**Challenge**
Copy out every classification line from each of the records, kingdom through common name, keeping each line unchanged.

**Rows**
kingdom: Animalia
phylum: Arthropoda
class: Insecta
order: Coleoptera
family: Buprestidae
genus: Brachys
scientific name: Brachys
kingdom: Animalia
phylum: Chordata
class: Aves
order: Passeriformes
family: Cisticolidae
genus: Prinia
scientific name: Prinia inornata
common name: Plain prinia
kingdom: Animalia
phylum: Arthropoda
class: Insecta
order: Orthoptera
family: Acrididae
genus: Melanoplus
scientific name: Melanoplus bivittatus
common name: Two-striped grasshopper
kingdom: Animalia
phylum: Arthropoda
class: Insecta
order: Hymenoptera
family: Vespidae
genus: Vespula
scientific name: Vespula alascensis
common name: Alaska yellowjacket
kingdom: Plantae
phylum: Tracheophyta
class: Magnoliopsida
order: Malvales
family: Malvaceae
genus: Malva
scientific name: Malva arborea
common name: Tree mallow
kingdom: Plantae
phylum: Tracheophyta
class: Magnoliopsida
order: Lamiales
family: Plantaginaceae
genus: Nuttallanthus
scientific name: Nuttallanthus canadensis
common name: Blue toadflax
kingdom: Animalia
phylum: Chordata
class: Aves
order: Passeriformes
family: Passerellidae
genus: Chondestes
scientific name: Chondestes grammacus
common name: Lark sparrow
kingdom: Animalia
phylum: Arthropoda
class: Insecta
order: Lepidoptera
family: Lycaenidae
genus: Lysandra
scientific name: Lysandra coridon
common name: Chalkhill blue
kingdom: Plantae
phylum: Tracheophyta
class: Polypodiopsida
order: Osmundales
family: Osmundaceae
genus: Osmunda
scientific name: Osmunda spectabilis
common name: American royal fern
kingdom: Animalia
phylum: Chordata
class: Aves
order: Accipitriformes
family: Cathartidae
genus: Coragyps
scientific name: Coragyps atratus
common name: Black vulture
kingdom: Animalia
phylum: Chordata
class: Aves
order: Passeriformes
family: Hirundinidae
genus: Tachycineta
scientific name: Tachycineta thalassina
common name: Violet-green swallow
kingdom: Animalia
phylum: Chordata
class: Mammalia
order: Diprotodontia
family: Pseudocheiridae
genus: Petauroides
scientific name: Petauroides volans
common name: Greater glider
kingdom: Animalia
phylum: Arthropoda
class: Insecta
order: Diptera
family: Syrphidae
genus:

**Exercise solution**
kingdom: Animalia
phylum: Arthropoda
class: Insecta
order: Coleoptera
family: Buprestidae
genus: Brachys
scientific name: Brachys
kingdom: Animalia
phylum: Chordata
class: Aves
order: Passeriformes
family: Cisticolidae
genus: Prinia
scientific name: Prinia inornata
common name: Plain prinia
kingdom: Animalia
phylum: Arthropoda
class: Insecta
order: Orthoptera
family: Acrididae
genus: Melanoplus
scientific name: Melanoplus bivittatus
common name: Two-striped grasshopper
kingdom: Animalia
phylum: Arthropoda
class: Insecta
order: Hymenoptera
family: Vespidae
genus: Vespula
scientific name: Vespula alascensis
common name: Alaska yellowjacket
kingdom: Plantae
phylum: Tracheophyta
class: Magnoliopsida
order: Malvales
family: Malvaceae
genus: Malva
scientific name: Malva arborea
common name: Tree mallow
kingdom: Plantae
phylum: Tracheophyta
class: Magnoliopsida
order: Lamiales
family: Plantaginaceae
genus: Nuttallanthus
scientific name: Nuttallanthus canadensis
common name: Blue toadflax
kingdom: Animalia
phylum: Chordata
class: Aves
order: Passeriformes
family: Passerellidae
genus: Chondestes
scientific name: Chondestes grammacus
common name: Lark sparrow
kingdom: Animalia
phylum: Arthropoda
class: Insecta
order: Lepidoptera
family: Lycaenidae
genus: Lysandra
scientific name: Lysandra coridon
common name: Chalkhill blue
kingdom: Plantae
phylum: Tracheophyta
class: Polypodiopsida
order: Osmundales
family: Osmundaceae
genus: Osmunda
scientific name: Osmunda spectabilis
common name: American royal fern
kingdom: Animalia
phylum: Chordata
class: Aves
order: Accipitriformes
family: Cathartidae
genus: Coragyps
scientific name: Coragyps atratus
common name: Black vulture
kingdom: Animalia
phylum: Chordata
class: Aves
order: Passeriformes
family: Hirundinidae
genus: Tachycineta
scientific name: Tachycineta thalassina
common name: Violet-green swallow
kingdom: Animalia
phylum: Chordata
class: Mammalia
order: Diprotodontia
family: Pseudocheiridae
genus: Petauroides
scientific name: Petauroides volans
common name: Greater glider
kingdom: Animalia
phylum: Arthropoda
class: Insecta
order: Diptera
family: Syrphidae
genus:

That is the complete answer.